Harry: The primary objective is to get the guide into more hands — developers, lenders, planners, designers, and so on. We all have our part to play, and we need to establish shared alignments that will start to shift the systems. The guide is scalable as a framework, and we also need to localise it. We’re already having conversations about how the identified pillars and opportunities play out in other cities. The challenges vary in acuteness, but the principles still apply. Now that the guide is out in the world, what’s the next step?
Jace: As investors keep telling me, markets reward confidence and comparability. The next step is to turn this guide into investable, de-risked deal flow. Our ambition is to launch a Retrofit-First London map with an open-data backbone that shows where the most bankable opportunities are by asset type, age, energy intensity, and adaptability. Standardised definitions and metrics will let capital compare like-for-like, cutting diligence time and unlocking scale.
Harry: Designers can help shift perception by reframing retrofit not as a constraint, but as a brief for creativity. When delivered by designers who understand the intricacies and nuances of working with existing buildings, retrofits offer an opportunity to deliver unique, compelling, and more sustainable buildings. What role do you think design can play in this transition?
Jace: Design plays a major role, not just in solving technical challenges, but in shaping how people feel about retrofit. If we can make it aspirational and show the value clearly, investors will see it as a core product. Designers are uniquely positioned to turn ambition into something tangible.

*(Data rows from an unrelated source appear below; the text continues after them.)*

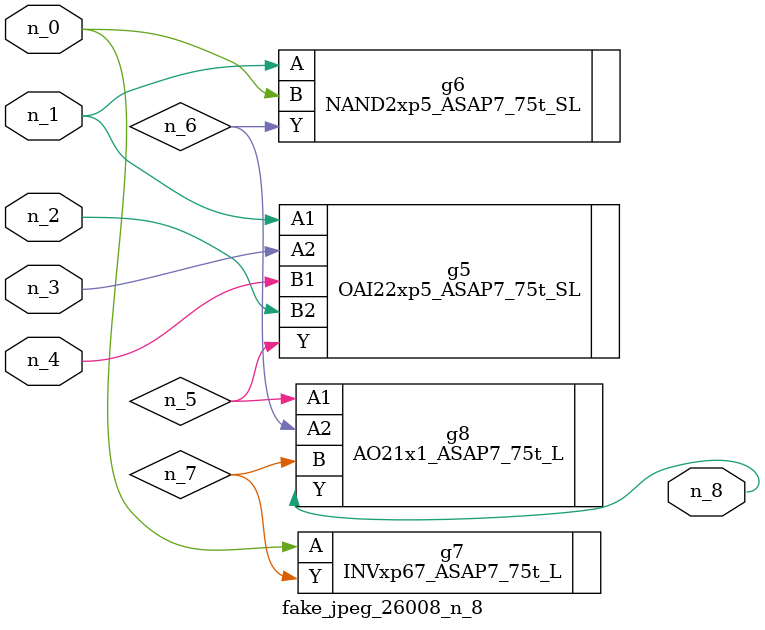
<source format=v>
module fake_jpeg_26008_n_8 (n_3, n_2, n_1, n_0, n_4, n_8);

input n_3;
input n_2;
input n_1;
input n_0;
input n_4;

output n_8;

wire n_6;
wire n_5;
wire n_7;

OAI22xp5_ASAP7_75t_SL g5 ( 
.A1(n_1),
.A2(n_3),
.B1(n_4),
.B2(n_2),
.Y(n_5)
);

NAND2xp5_ASAP7_75t_SL g6 ( 
.A(n_1),
.B(n_0),
.Y(n_6)
);

INVxp67_ASAP7_75t_L g7 ( 
.A(n_0),
.Y(n_7)
);

AO21x1_ASAP7_75t_L g8 ( 
.A1(n_5),
.A2(n_6),
.B(n_7),
.Y(n_8)
);


endmodule
</source>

Harry: If the process of writing Retrofit at Scale taught us anything, it’s that the potential is there, but it is fragmented. Alignment will be the catalyst to unlocking it, eventually leading to real, fundamental change. If you had one retrofit “wish” for the year ahead, what would it be?
Jace: My wish is for investors to see high-performing retrofits as mainstream, not niche. If we agree on one trusted performance standard and make data open, processes get faster, and financing gets cheaper. That makes retrofit a reliable way to protect income, keep assets attractive to tenants and buyers, and put more capital to work in London.